Schultz and his colleagues have found a way around this shortcoming. Instead of adding the sugar after a protein is built, they add it to individual amino acids. They then engineer E. coli to recognize the unnatural sugarcoated amino acids instead of the ones it normally uses. In this arrangement the bacteria can assemble proteins with sugar knobs already in place, ready for human consumption. What is unnatural for E. coli turns out to be quite natural for us.
NETWORK HACKS
For all the futuristic aura around genetic engineering, the science is rather quaint. It is based on a 1950s view of biology. In the world of genetic engineering, E. coli and other species are nothing more than simple chemical factories manufacturing their own sets of proteins. Change a gene and you change one of the proteins that comes out. Genetic engineers are well aware that there is much more to life than the production of proteins. There are repressors and promoters, for example, which turn genes on and off. But many genetic engineers use these insights only to make E. coli and other organisms into even better factories.

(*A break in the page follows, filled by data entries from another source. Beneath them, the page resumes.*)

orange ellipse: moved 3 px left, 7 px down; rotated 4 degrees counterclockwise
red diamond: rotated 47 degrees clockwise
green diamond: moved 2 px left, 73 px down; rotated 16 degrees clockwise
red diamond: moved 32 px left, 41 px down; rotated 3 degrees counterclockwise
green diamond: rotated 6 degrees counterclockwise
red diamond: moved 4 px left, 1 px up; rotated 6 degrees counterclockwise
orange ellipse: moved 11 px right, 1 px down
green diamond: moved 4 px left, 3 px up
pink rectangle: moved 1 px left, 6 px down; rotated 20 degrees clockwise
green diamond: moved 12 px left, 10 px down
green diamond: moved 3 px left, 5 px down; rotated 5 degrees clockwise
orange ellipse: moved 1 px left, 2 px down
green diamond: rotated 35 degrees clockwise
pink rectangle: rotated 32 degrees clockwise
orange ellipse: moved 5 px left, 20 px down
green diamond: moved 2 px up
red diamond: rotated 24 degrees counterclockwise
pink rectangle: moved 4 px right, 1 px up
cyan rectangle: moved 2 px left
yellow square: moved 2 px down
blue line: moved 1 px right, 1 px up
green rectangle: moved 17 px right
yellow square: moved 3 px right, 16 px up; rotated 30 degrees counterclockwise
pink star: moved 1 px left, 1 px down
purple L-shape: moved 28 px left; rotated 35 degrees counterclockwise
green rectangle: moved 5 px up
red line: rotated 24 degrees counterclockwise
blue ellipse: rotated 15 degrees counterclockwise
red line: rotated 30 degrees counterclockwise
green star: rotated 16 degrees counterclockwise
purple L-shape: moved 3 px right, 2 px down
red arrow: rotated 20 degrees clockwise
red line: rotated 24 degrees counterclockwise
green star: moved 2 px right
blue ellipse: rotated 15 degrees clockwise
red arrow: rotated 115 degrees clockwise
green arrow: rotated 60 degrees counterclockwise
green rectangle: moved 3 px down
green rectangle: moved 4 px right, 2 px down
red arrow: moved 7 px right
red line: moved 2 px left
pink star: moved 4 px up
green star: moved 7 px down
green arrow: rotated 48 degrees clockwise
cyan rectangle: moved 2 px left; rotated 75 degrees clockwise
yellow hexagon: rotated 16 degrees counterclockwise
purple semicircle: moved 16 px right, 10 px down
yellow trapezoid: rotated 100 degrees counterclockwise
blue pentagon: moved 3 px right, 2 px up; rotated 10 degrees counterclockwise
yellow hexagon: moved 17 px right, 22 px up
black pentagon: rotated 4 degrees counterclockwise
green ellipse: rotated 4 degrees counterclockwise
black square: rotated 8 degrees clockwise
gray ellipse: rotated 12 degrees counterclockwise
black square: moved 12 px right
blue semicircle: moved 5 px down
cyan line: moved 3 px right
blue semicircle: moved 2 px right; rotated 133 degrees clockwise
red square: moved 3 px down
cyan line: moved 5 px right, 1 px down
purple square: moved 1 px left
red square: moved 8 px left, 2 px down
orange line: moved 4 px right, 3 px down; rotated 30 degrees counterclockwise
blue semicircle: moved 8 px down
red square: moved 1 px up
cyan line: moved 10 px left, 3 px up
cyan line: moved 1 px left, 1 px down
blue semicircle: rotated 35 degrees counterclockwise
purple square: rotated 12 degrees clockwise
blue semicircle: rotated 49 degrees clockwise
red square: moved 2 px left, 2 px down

There’s another way to look at E. coli: as a network. Its proteins and genes work together, allowing the microbe to process information, to make decisions, to keep its biology steady in an unsteady world. The powers of this network emerge from the sum of its parts, not from any one gene or protein. Engineers regularly improve on man-made networks—rewiring circuits, swapping parts. If life follows engineering principles as well, some scientists wonder, would it be possible to rewire life, too?
The first two reports of rewired life came in 2000, and in both cases the life in question was E. coli. Michael Elowitz at California Institute of Technology and Stanislas Leibler of Rockefeller University in New York made the microbe blink. They used three genes to build a circuit. Each gene made a different repressor. Elowitz and Leibler engineered the first gene so that its repressor shut down the second gene. The repressor made from the second gene shut down the third. The third shut down the first, b
ut it also did something else: it caused E. coli to build a glowing-jellyfish protein.
Elowitz and Leibler found that in some of their engineered microbes, the three repressors became locked in a cycle. As the first gene made more and more repressors, it shut down the activity of the second gene, freeing the third gene to shut down the first one. As the first one stopped making its repressor, the second gene was freed and shut down the third gene, and so on. Elowitz and Leibler arranged these genes on a plasmid and inserted them in E. coli. As the genes became active, the scientists could witness this cycle with their own eyes: as the third gene switched on and off, it produced more and then less light. In other words, E. coli blinked.
The second report came from the laboratory of James Collins at Boston University. Collins and his colleagues gave E. coli a toggle switch. They built two genes, each encoding a repressor that shut off the other gene. Each repressor could be pulled off E. coli’s DNA by adding a different molecule to the microbe. To observe how this new circuit of genes worked, Collins and his colleagues, like Elowitz and Leibler, added instructions to one of the genes for building a glowing protein. Adding one kind of molecule caused E. coli to start glowing and to continue glowing even after the molecule had run out. Adding the other kind of molecule shut the glow down and kept E. coli dark even after it, too, had run out.